In view of these facts the question was properly submitted to the jury.
Sixth, seventh and eighth exceptions: These exceptions cannot be sustained for the reason that the charge was responsive to the issues made by the pleadings; but even if there were no such issues, the attention of his Honor, the presiding Judge, should have been directed to such fact.
Ninth exception: This exception was not argued by the appellant’s attorney, and, therefore, will not be considered.
The judgment is affirmed.
MR. JUSTICE HYDRICK concurring:
The length of time the piles were left in the river by the defendant, after it had knowledge that they were causing the destruction of rafts of lumber, was sufficient to warrant a reasonable inference of indifference on the part of the defendant to the rights of those who navigated the river. A prima facie
case for punitive damages having been made out, the question was properly submitted to the jury, and its decision is binding upon this Court, which has no jurisdiction to consider the testimony on the part of the defendant tending to explain why the piles were left there so long.
MR. CHIEF JUSTICE JONES did not sit in this case.
MR. JUSTICE WOODS dissenting:
I concur, except as to the question of punitive damages. It is true the obstruction of the defendant railroad company was a menace to navigation, causing loss of timber, and that it so remained from October, 1904, until April, 1906. But there is no evidence that the piles which constituted the obstruction were not necessary to the safety of the bridge. The only evidence that the railroad neglected its duty to remove the piles as soon as possible was the length of time they were allowed to remain as obstructions to navigation. From this delay the inference of negligence and a verdict for actual damages may be sustained. But there was not a particle of evidence that the delay was wanton or wilful. On the contrary, the undisputed evidence offered by defendant was to the effect that, owing to its age and the increase of traffic, the old bridge became unsafe; that to render it safe it was necessary for the railroad company to strengthen it with piles until it could procure and put in a heavy iron bridge; and that the delay in procuring the iron bridge was due to the fact that manufacturers of bridge material could not keep up with the demand.

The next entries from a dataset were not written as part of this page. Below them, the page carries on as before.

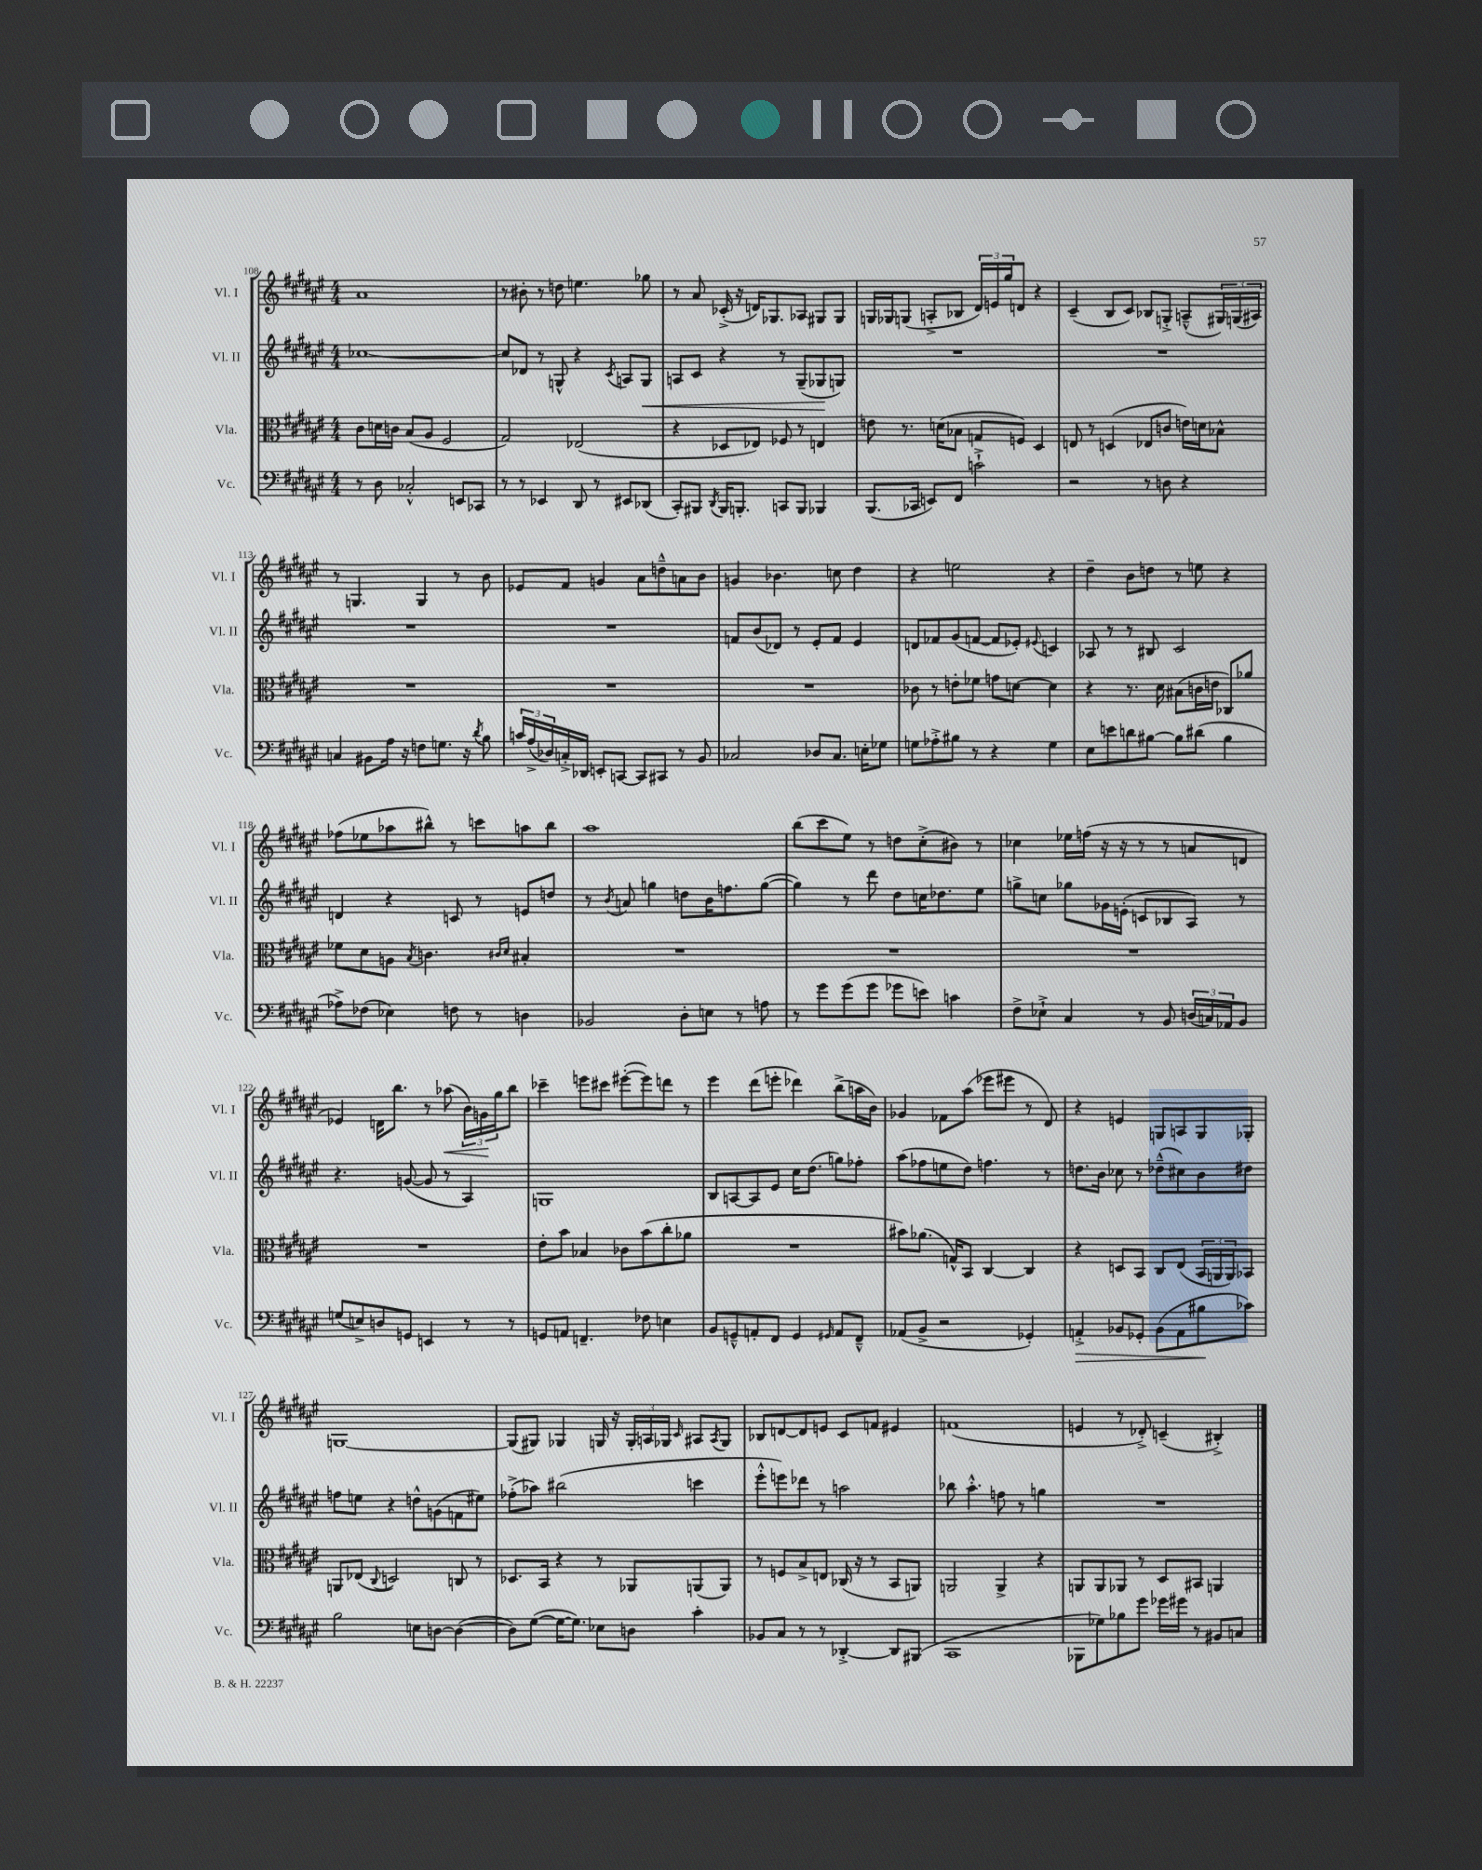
<<
\new StaffGroup <<
\new Staff = "s0" \with { instrumentName = "Vl. I" shortInstrumentName = "Vl. I" } {
    \clef treble \key fis \major \numericTimeSignature \time 4/4
    ais'1 |
    r8 bis'8-. r8 d''8 e''4. ges''8 |
    r8 ais'8 ces'16-.->( r16 d'16) ges8. aes8 gis8 gis8 |
    g16 ges16 g8( a8-.-> bes8 \tuplet 3/2 { dis'16) e'16 gis''16 } d'8 r4 |
    cis'4--( b8 cis'8) bes8 g8-.-> a8---^( \tuplet 3/2 { gis16) g16( ais16) } |
    r8 g4. g4 r8 b'8 |
    ees'8 fis'8 g'4 ais'8 d''8---^ a'8 b'8 |
    g'4 bes'4. c''8 dis''4 |
    r4 e''2 r4 |
    dis''4-- b'8 d''8 r8 e''8 r4 |
    fes''8( ees''8 aes''8 bis''8-^) r8 c'''8 a''8 bis''8 |
    ais''1 |
    b''8( cis'''8 eis''8) r8 d''8 cis''8-.->( bis'8) r8 |
    ces''4 ees''16 f''16( r16 r16 r8 r8 a'8 d'8 |
    ees'4) d'16 b''8. r8 aes''8\<( \tuplet 3/2 { b'16) g'16\! gis''16 } b''8 |
    ces'''4-- e'''8 cis'''8 eis'''8~-.( eis'''8) d'''8 r8 |
    eis'''4 dis'''8( e'''8-. des'''4) b''8->( a''16 b'16) |
    ges'4 fes'8 ais''8( ees'''8 eis'''8 r8 dis'8) |
    r4 e'4 g8 a8 g8 ges8-. |
    g1~ |
    g8( gis8) ges4 g16 r16 \tuplet 3/2 { g16-. a16 ges16 } \grace { cis'16 } ais8 \acciaccatura { ais8 } ges8 |
    bes8 d'8~ d'8 e'8 cis'8 f'8 eis'4 |
    f'1( |
    e'4 r8 des'8-.->) c'4--( bis4-.->) \bar "|." |
}
\new Staff = "s1" \with { instrumentName = "Vl. II" shortInstrumentName = "Vl. II" } {
    \clef treble \key fis \major \numericTimeSignature \time 4/4
    ces''1~ |
    ces''8 des'8 r8 g8-^ r4 \acciaccatura { cis'8 } a8 g8\< |
    a8 cis'8 r4 r8 gis8--( ges8\! g8) |
    R1 |
    R1 |
    R1 |
    R1 |
    f'8 b'8( des'8) r8 eis'8-. f'8 eis'4 |
    d'8 fes'8 gis'8( f'8~ f'8 ees'8-.) \appoggiatura { eis'8 } c'4 |
    aes8 r8 r8 bis8 cis'2 |
    d'4 r4 c'8 r8 e'8 d''8 |
    r8 \acciaccatura { b'8 } a'8 g''4 d''8 b'16 f''8. g''8~( |
    g''4) r8 dis'''8 dis''8 c''16 des''8. eis''8 |
    g''8-> c''8 ges''8 ges'16 e'16-.( c'8 bes8 ais8) r8 |
    r4. g'8~( g'8 r8 ais4) |
    g1 |
    b8 a8~ a8 eis'8 cis''16 dis''8.( g''8) fes''8-. |
    ais''8( fes''8 e''8 dis''8) f''4. r8 |
    d''8. b'16 ces''8 r8 des''8---^( cis''8) b'8 dis''8 |
    f''8 e''8 r4 d''8-^ g'8( f'8 eis''8) |
    fes''8-.->( aes''8) bis''2( c'''4 |
    eis'''8-.-^ e'''8) des'''8 r8 a''2 |
    bes''8 ais''4.-.-^ f''8 r8 g''4 |
    R1 \bar "|." |
}
\new Staff = "s2" \with { instrumentName = "Vla." shortInstrumentName = "Vla." } {
    \clef alto \key fis \major \numericTimeSignature \time 4/4
    cis'8 d'16 c'16 b8( ais8 fis2 |
    gis2) ees2( |
    r4 des8 ees8) fes8 r8 e4 |
    e'8 r8. d'16( bes8 g8 f8) dis4 |
    e8 r8 d4( ees8 c'8 e'16) d'16 bes8-^ |
    R1 |
    R1 |
    R1 |
    ces'8 r8 e'8-. fes'8 g'8 d'8~ d'4 |
    r4 r8. dis'16 bis8( c'16 e'16 ces8) aes'8 |
    fes'8 dis'8 a8 \acciaccatura { b8 } c'4. \grace { cis'16 dis'16 } bis4-. |
    R1 |
    R1 |
    R1 |
    R1 |
    eis'8-. b'8 bes4 ces'8 b'8( cis''8-. aes'8 |
    R1 |
    bis'8) aes'8.( g16-^) b,8 cis4~ cis4 |
    r4 d8 b,8 cis8 eis8( \tuplet 3/2 { b,16 a,16 a,16) } bes,8 |
    a,8 ees8( \appoggiatura { cis8 } d2) c8 r8 |
    des8. b,16 r4 r8 aes,8 a,8( a,8) |
    r8 f8 b8-> e8 ces16( r16 r8 b,8 a,8) |
    a,2 a,4-> r4 |
    a,8 a,8 aes,8 r8 dis8 bis,8 a,4 \bar "|." |
}
\new Staff = "s3" \with { instrumentName = "Vc." shortInstrumentName = "Vc." } {
    \clef bass \key fis \major \numericTimeSignature \time 4/4
    r8 dis8 ces2-.-^ e,8 ces,8 |
    r8 r8 ees,4 dis,8 r8 eis,8 des,8( |
    cis,8-.) bis,,8 \acciaccatura { dis,8 } bis,,16 b,,8.-. c,8 b,,8 bes,,4 |
    b,,8.( ces,16 e,8) fis,8 c'2-!-> |
    r2 r8 d8 r4 |
    c4 bis,8 ais16 r16 f8 g8. r16 \acciaccatura { dis'8 } b8 |
    \tuplet 3/2 { c'16 ais16->( des16) } c16-.-> des,16 e,8-. c,8~ c,8 cis,8 r8 b,8 |
    ces2 des8 ces8. e16-. ges8 |
    g8 aes8-.-> bis8 r8 r4 g4 |
    eis8 e'8 d'8 bis8~ bis8 dis'8( bis4 |
    aes8->) fes8( ees4) f8 r8 d4 |
    bes,2 dis8-. e8 r8 a8 |
    r8 gis'8 gis'8( gis'8 ges'8 e'8) c'4 |
    fis8-> ees8-!-> cis4 r8 b,8 \tuplet 3/2 { d16( c16) aes,16 } b,8 |
    g8( e8->) d8 g,8 e,4 r8 r8 |
    g,8 a,8 f,4.-- fes8 e4 |
    b,8 g,8---^ a,8-. fis,8 g,4 \grace { gis,16 } a,8 fis,8---^ |
    aes,8( b,8-> r2 ges,4-.) |
    a,4-.->\> bes,8 ges,8-. bes,8( a,8 bis8\! ces'8) |
    b2 e8 d8~ d4~( |
    d8) gis8~( gis16~ gis8.) ees8 d8 cis'4-. |
    bes,8 cis8 r8 r8 des,4~-.-> des,8 bis,,8( |
    cis,1 |
    bes,,8 ges8) bes8 gis'8 ges'16 gis'16 r8 bis,8 c8 \bar "|." |
}
>>
>>
\layout { \context { \Score currentBarNumber = #108 } }
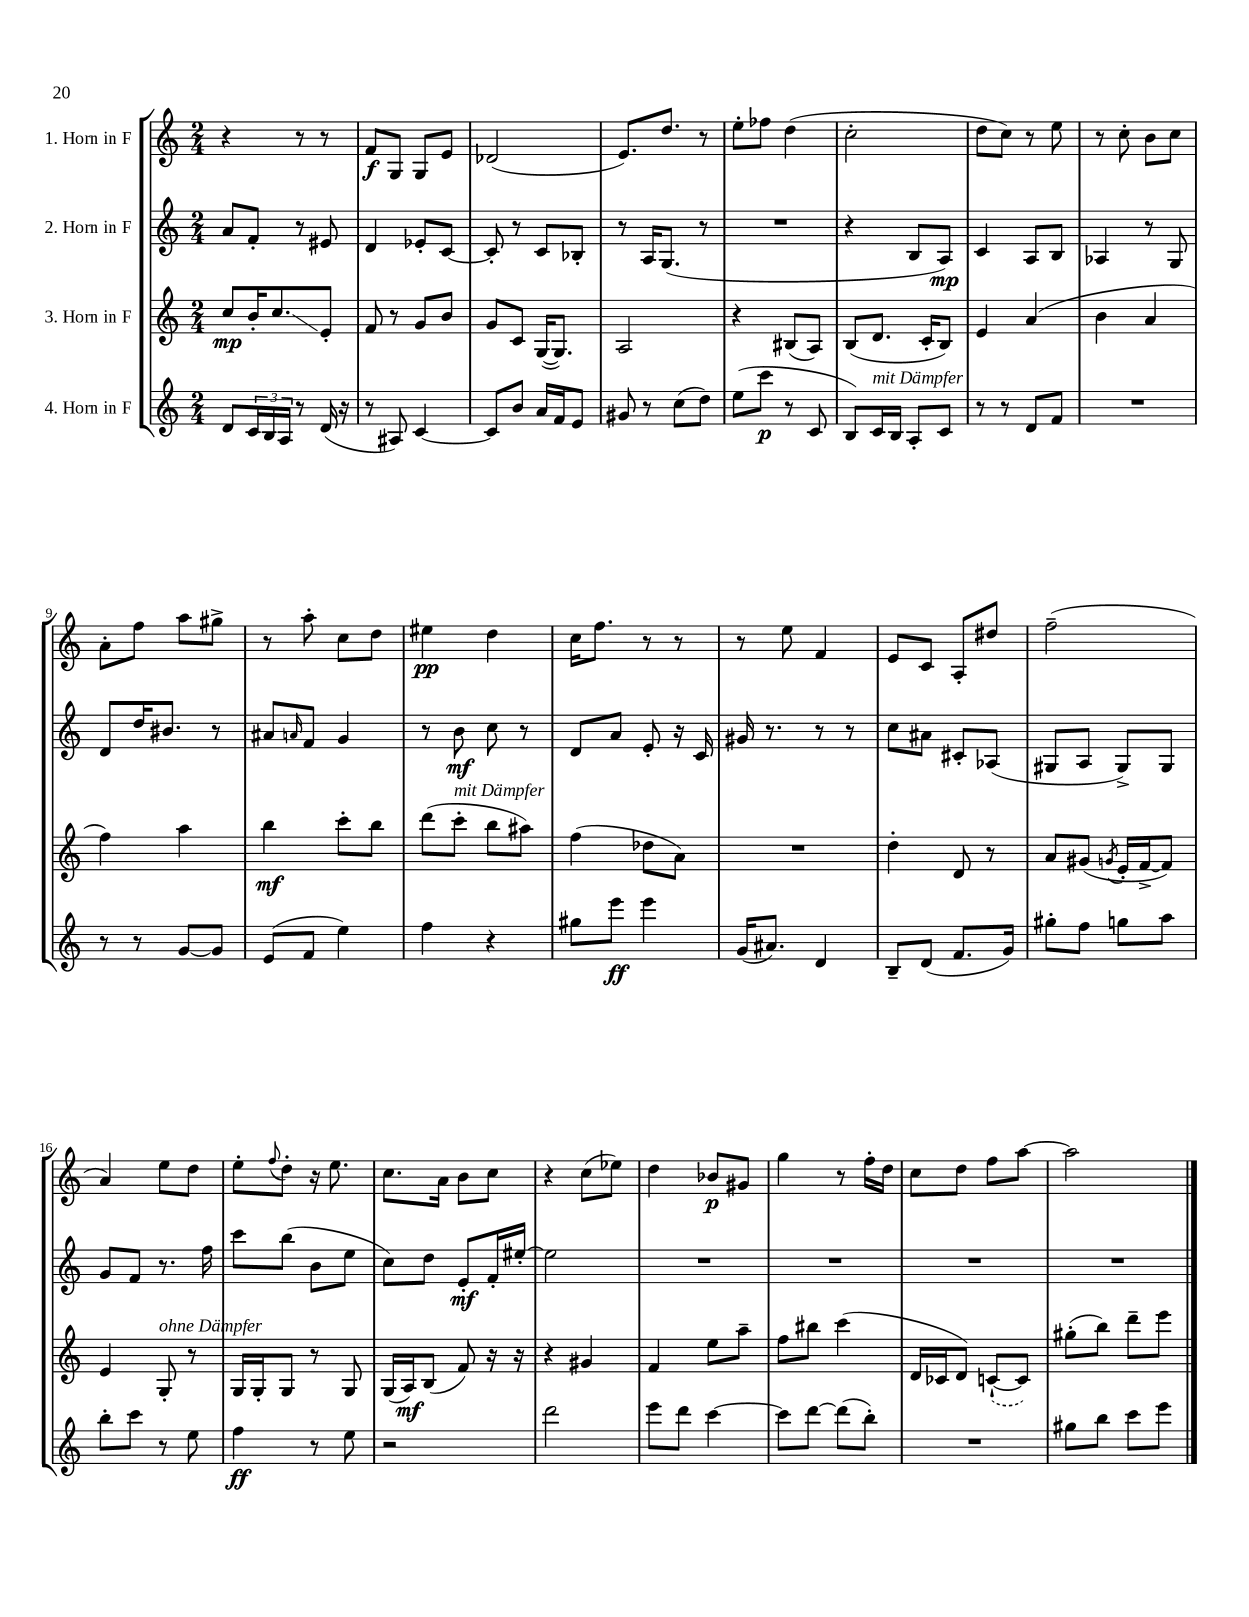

It was the imperative duty of the railroad company to make the bridge safe to the traveling public. And it seems to me there was a total absence of proof of wilful, wanton or reckless delay in procuring the bridge, which it was necessary to procure, before the piles could be removed with safety to the traveling public.
For these reasons, I can not escape the conviction that there is no basis in the evidence for awarding the plaintiff punitive damages or for punishing the defendant, and the jury should have been so instructed, in accordance with the request of defendant’s counsel.